From the text on organizing bike tools, reproduce word for word the passage that begins with the words containing "Weight is definitely" and ends with "the electronics bag.".

### Text shown
= = = =

Weight is definitely a concern. But the modular design sort of solves that. I have basic tools at both locations and only tend to carry a few specialty tools back and forth. My main objective is getting more organized. My bike specific tools are in two bags because those bags are fairly small. And some of the larger tools that I don't use very often are in a plastic box in the garage. Like the wheel stand and the dishing tool. I could get a large bag to hold all of them (except the larger tools). However, things like allen sockets, screw drivers, and wrenches are in an entirely different bag. My wire and soldering kit is in its own bag, but the diagonal cutters and needle nose pliers are with my standard tools. Mostly. Once in a while I put them away in the electronics bag.

= = = =

### Supplied records
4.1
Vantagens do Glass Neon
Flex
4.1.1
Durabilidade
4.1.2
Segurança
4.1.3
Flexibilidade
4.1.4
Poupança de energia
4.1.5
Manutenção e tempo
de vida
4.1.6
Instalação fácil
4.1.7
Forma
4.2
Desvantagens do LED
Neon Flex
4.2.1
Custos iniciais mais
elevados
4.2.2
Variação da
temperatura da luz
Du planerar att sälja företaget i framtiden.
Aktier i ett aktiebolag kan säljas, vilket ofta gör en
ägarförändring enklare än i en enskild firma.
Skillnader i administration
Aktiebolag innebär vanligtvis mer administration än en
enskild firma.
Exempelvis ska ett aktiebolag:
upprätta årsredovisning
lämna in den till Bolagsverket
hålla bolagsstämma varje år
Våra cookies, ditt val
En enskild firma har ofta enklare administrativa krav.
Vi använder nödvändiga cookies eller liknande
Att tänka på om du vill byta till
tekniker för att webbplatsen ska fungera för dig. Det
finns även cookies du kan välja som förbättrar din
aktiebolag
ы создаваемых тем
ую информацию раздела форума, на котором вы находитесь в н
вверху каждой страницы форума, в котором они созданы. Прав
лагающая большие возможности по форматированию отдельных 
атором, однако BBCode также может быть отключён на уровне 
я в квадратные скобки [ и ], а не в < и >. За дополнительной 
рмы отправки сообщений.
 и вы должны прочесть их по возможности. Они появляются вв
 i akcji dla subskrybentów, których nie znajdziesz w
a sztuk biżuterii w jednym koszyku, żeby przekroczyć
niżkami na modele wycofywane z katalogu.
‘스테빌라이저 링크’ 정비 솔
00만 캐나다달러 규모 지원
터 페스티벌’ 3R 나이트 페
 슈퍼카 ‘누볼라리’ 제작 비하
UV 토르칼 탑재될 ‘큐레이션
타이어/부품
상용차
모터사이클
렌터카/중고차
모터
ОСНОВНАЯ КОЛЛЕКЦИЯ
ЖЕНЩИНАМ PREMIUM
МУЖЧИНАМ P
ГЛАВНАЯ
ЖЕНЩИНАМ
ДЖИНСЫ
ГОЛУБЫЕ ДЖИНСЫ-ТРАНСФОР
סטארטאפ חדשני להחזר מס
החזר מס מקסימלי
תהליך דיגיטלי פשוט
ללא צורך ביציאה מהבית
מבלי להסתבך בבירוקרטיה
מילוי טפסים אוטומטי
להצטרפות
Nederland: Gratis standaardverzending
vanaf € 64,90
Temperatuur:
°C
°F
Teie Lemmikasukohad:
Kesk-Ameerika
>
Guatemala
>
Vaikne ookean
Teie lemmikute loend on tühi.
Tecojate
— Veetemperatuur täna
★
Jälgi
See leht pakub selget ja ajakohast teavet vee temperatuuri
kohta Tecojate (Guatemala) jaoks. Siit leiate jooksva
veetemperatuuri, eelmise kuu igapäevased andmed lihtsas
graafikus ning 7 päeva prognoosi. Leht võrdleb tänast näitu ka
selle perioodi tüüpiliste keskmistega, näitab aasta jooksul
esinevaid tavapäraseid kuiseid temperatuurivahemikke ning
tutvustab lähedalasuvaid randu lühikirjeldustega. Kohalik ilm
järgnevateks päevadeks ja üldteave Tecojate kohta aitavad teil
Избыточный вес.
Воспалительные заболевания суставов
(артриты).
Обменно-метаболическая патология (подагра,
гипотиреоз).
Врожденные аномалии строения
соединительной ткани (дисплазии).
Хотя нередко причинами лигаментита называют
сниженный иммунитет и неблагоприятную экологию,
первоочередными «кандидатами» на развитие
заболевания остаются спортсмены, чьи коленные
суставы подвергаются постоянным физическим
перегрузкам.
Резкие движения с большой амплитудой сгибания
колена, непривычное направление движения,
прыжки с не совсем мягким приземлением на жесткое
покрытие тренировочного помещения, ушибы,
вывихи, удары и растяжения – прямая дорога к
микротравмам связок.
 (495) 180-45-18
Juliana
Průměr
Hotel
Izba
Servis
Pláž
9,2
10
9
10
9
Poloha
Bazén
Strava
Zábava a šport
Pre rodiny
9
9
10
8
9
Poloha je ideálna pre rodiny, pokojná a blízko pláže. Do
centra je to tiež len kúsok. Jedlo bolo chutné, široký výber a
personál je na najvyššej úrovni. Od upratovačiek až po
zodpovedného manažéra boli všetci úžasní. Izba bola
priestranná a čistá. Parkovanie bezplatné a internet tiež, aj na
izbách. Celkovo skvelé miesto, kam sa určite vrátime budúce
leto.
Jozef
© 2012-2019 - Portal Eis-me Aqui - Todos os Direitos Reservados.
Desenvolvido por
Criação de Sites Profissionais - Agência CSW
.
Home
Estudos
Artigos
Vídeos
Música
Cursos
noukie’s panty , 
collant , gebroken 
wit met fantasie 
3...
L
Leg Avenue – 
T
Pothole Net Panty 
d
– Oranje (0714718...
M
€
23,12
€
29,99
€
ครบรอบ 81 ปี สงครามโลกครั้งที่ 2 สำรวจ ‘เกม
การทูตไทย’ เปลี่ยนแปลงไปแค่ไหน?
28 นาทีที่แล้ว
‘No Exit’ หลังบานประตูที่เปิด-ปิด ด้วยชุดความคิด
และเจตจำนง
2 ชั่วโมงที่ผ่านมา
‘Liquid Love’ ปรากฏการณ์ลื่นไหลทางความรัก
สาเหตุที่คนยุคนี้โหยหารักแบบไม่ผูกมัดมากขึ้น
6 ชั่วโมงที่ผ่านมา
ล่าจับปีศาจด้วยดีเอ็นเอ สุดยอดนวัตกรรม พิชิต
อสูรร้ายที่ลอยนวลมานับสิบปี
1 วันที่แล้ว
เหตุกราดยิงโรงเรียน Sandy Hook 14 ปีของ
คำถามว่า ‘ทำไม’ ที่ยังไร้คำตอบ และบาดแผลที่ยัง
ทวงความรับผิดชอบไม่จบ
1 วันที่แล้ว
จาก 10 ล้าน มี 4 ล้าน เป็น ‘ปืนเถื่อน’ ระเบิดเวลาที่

= = = =

### Exercise response
Weight is definitely a concern. But the modular design sort of solves that. I have basic tools at both locations and only tend to carry a few specialty tools back and forth. My main objective is getting more organized. My bike specific tools are in two bags because those bags are fairly small. And some of the larger tools that I don't use very often are in a plastic box in the garage. Like the wheel stand and the dishing tool. I could get a large bag to hold all of them (except the larger tools). However, things like allen sockets, screw drivers, and wrenches are in an entirely different bag. My wire and soldering kit is in its own bag, but the diagonal cutters and needle nose pliers are with my standard tools. Mostly. Once in a while I put them away in the electronics bag.